WHAT YOU WILL DO -> Please transcribe the entries below without changing a single character.

[[ SUPPLIED MATERIAL open ]]

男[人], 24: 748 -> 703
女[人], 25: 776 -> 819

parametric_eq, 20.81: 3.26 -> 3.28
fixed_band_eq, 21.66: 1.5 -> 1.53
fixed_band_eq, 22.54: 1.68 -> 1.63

[[ SUPPLIED MATERIAL closed ]]

EXERCISE SOLUTION ->
男[人], 24: 748 -> 703
女[人], 25: 776 -> 819

parametric_eq, 20.81: 3.26 -> 3.28
fixed_band_eq, 21.66: 1.5 -> 1.53
fixed_band_eq, 22.54: 1.68 -> 1.63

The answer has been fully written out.